Directions for this task: Copy out every line of the listing below word for word, with nothing changed.

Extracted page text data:
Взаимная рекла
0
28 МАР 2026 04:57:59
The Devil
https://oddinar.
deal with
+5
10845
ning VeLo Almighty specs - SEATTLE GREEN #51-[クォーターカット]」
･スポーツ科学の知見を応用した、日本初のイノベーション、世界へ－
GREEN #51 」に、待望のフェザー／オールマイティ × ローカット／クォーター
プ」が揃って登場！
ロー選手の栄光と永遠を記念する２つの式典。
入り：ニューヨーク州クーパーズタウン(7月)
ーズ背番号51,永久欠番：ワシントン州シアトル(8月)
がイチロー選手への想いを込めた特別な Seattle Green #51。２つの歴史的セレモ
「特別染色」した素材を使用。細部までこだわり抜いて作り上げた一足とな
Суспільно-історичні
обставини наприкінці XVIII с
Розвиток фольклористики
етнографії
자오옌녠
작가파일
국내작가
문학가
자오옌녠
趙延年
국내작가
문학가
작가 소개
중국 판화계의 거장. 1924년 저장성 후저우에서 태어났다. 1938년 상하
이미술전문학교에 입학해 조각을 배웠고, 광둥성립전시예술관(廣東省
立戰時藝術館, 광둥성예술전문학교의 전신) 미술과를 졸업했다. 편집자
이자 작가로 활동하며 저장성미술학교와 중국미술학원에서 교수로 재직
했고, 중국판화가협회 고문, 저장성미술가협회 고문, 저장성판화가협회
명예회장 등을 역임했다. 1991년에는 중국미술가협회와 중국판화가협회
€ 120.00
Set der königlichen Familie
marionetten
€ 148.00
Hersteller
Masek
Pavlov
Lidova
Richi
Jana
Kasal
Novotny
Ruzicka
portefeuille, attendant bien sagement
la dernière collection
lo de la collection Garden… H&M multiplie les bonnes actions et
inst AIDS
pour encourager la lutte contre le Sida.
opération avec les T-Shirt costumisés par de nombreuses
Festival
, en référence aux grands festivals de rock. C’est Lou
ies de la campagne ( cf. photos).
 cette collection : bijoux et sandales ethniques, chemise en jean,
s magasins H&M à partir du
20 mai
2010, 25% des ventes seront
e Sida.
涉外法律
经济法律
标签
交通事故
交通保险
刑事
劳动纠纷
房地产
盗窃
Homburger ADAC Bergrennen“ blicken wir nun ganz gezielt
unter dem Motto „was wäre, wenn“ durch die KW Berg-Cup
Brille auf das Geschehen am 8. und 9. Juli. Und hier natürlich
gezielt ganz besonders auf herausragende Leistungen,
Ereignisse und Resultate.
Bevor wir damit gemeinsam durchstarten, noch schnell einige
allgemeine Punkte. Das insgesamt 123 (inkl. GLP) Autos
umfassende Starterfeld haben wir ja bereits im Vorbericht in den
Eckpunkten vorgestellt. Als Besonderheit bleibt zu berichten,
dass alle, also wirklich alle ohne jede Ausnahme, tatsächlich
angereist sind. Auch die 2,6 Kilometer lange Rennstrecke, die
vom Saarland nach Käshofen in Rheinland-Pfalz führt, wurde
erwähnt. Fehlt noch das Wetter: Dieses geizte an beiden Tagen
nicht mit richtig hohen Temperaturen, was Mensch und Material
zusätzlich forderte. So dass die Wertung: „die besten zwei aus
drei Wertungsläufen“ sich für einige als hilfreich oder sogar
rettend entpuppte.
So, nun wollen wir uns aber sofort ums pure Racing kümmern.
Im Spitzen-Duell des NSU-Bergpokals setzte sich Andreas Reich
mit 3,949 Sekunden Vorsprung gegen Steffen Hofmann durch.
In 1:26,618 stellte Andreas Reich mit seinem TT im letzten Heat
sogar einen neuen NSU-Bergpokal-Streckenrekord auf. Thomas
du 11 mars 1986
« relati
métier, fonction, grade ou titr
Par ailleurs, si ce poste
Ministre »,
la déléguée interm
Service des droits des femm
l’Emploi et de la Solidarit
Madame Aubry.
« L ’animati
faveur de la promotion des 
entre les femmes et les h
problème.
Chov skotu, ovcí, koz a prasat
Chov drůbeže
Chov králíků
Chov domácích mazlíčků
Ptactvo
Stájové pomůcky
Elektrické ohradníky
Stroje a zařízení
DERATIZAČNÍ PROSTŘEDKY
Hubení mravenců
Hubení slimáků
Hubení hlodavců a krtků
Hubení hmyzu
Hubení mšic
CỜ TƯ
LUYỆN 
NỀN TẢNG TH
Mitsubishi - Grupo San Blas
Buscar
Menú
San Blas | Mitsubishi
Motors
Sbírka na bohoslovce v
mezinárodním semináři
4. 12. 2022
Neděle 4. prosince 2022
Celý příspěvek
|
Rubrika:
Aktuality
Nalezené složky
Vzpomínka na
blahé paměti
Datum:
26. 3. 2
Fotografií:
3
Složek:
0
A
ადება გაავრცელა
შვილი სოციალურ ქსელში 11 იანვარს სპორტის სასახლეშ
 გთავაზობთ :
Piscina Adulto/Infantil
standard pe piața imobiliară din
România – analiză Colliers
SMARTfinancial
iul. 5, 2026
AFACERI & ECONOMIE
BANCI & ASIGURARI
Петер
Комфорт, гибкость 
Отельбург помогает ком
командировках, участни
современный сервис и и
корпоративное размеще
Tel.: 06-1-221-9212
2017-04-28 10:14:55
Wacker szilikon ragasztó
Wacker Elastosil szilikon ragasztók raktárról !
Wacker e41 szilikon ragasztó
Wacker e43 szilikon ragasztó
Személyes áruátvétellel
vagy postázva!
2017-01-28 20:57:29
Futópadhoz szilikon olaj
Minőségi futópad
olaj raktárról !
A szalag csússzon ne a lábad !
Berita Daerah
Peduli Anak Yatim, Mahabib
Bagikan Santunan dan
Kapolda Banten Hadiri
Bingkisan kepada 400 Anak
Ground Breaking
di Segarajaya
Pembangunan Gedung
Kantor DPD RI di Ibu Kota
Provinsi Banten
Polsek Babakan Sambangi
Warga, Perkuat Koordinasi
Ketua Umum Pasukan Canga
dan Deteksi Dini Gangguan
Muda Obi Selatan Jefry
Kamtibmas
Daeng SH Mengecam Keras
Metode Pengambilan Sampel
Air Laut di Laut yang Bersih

Answer box:
Взаимная рекла
0
28 МАР 2026 04:57:59
The Devil
https://oddinar.
deal with
+5
10845
ning VeLo Almighty specs - SEATTLE GREEN #51-[クォーターカット]」
･スポーツ科学の知見を応用した、日本初のイノベーション、世界へ－
GREEN #51 」に、待望のフェザー／オールマイティ × ローカット／クォーター
プ」が揃って登場！
ロー選手の栄光と永遠を記念する２つの式典。
入り：ニューヨーク州クーパーズタウン(7月)
ーズ背番号51,永久欠番：ワシントン州シアトル(8月)
がイチロー選手への想いを込めた特別な Seattle Green #51。２つの歴史的セレモ
「特別染色」した素材を使用。細部までこだわり抜いて作り上げた一足とな
Суспільно-історичні
обставини наприкінці XVIII с
Розвиток фольклористики
етнографії
자오옌녠
작가파일
국내작가
문학가
자오옌녠
趙延年
국내작가
문학가
작가 소개
중국 판화계의 거장. 1924년 저장성 후저우에서 태어났다. 1938년 상하
이미술전문학교에 입학해 조각을 배웠고, 광둥성립전시예술관(廣東省
立戰時藝術館, 광둥성예술전문학교의 전신) 미술과를 졸업했다. 편집자
이자 작가로 활동하며 저장성미술학교와 중국미술학원에서 교수로 재직
했고, 중국판화가협회 고문, 저장성미술가협회 고문, 저장성판화가협회
명예회장 등을 역임했다. 1991년에는 중국미술가협회와 중국판화가협회
€ 120.00
Set der königlichen Familie
marionetten
€ 148.00
Hersteller
Masek
Pavlov
Lidova
Richi
Jana
Kasal
Novotny
Ruzicka
portefeuille, attendant bien sagement
la dernière collection
lo de la collection Garden… H&M multiplie les bonnes actions et
inst AIDS
pour encourager la lutte contre le Sida.
opération avec les T-Shirt costumisés par de nombreuses
Festival
, en référence aux grands festivals de rock. C’est Lou
ies de la campagne ( cf. photos).
 cette collection : bijoux et sandales ethniques, chemise en jean,
s magasins H&M à partir du
20 mai
2010, 25% des ventes seront
e Sida.
涉外法律
经济法律
标签
交通事故
交通保险
刑事
劳动纠纷
房地产
盗窃
Homburger ADAC Bergrennen“ blicken wir nun ganz gezielt
unter dem Motto „was wäre, wenn“ durch die KW Berg-Cup
Brille auf das Geschehen am 8. und 9. Juli. Und hier natürlich
gezielt ganz besonders auf herausragende Leistungen,
Ereignisse und Resultate.
Bevor wir damit gemeinsam durchstarten, noch schnell einige
allgemeine Punkte. Das insgesamt 123 (inkl. GLP) Autos
umfassende Starterfeld haben wir ja bereits im Vorbericht in den
Eckpunkten vorgestellt. Als Besonderheit bleibt zu berichten,
dass alle, also wirklich alle ohne jede Ausnahme, tatsächlich
angereist sind. Auch die 2,6 Kilometer lange Rennstrecke, die
vom Saarland nach Käshofen in Rheinland-Pfalz führt, wurde
erwähnt. Fehlt noch das Wetter: Dieses geizte an beiden Tagen
nicht mit richtig hohen Temperaturen, was Mensch und Material
zusätzlich forderte. So dass die Wertung: „die besten zwei aus
drei Wertungsläufen“ sich für einige als hilfreich oder sogar
rettend entpuppte.
So, nun wollen wir uns aber sofort ums pure Racing kümmern.
Im Spitzen-Duell des NSU-Bergpokals setzte sich Andreas Reich
mit 3,949 Sekunden Vorsprung gegen Steffen Hofmann durch.
In 1:26,618 stellte Andreas Reich mit seinem TT im letzten Heat
sogar einen neuen NSU-Bergpokal-Streckenrekord auf. Thomas
du 11 mars 1986
« relati
métier, fonction, grade ou titr
Par ailleurs, si ce poste
Ministre »,
la déléguée interm
Service des droits des femm
l’Emploi et de la Solidarit
Madame Aubry.
« L ’animati
faveur de la promotion des 
entre les femmes et les h
problème.
Chov skotu, ovcí, koz a prasat
Chov drůbeže
Chov králíků
Chov domácích mazlíčků
Ptactvo
Stájové pomůcky
Elektrické ohradníky
Stroje a zařízení
DERATIZAČNÍ PROSTŘEDKY
Hubení mravenců
Hubení slimáků
Hubení hlodavců a krtků
Hubení hmyzu
Hubení mšic
CỜ TƯ
LUYỆN 
NỀN TẢNG TH
Mitsubishi - Grupo San Blas
Buscar
Menú
San Blas | Mitsubishi
Motors
Sbírka na bohoslovce v
mezinárodním semináři
4. 12. 2022
Neděle 4. prosince 2022
Celý příspěvek
|
Rubrika:
Aktuality
Nalezené složky
Vzpomínka na
blahé paměti
Datum:
26. 3. 2
Fotografií:
3
Složek:
0
A
ადება გაავრცელა
შვილი სოციალურ ქსელში 11 იანვარს სპორტის სასახლეშ
 გთავაზობთ :
Piscina Adulto/Infantil
standard pe piața imobiliară din
România – analiză Colliers
SMARTfinancial
iul. 5, 2026
AFACERI & ECONOMIE
BANCI & ASIGURARI
Петер
Комфорт, гибкость 
Отельбург помогает ком
командировках, участни
современный сервис и и
корпоративное размеще
Tel.: 06-1-221-9212
2017-04-28 10:14:55
Wacker szilikon ragasztó
Wacker Elastosil szilikon ragasztók raktárról !
Wacker e41 szilikon ragasztó
Wacker e43 szilikon ragasztó
Személyes áruátvétellel
vagy postázva!
2017-01-28 20:57:29
Futópadhoz szilikon olaj
Minőségi futópad
olaj raktárról !
A szalag csússzon ne a lábad !
Berita Daerah
Peduli Anak Yatim, Mahabib
Bagikan Santunan dan
Kapolda Banten Hadiri
Bingkisan kepada 400 Anak
Ground Breaking
di Segarajaya
Pembangunan Gedung
Kantor DPD RI di Ibu Kota
Provinsi Banten
Polsek Babakan Sambangi
Warga, Perkuat Koordinasi
Ketua Umum Pasukan Canga
dan Deteksi Dini Gangguan
Muda Obi Selatan Jefry
Kamtibmas
Daeng SH Mengecam Keras
Metode Pengambilan Sampel
Air Laut di Laut yang Bersih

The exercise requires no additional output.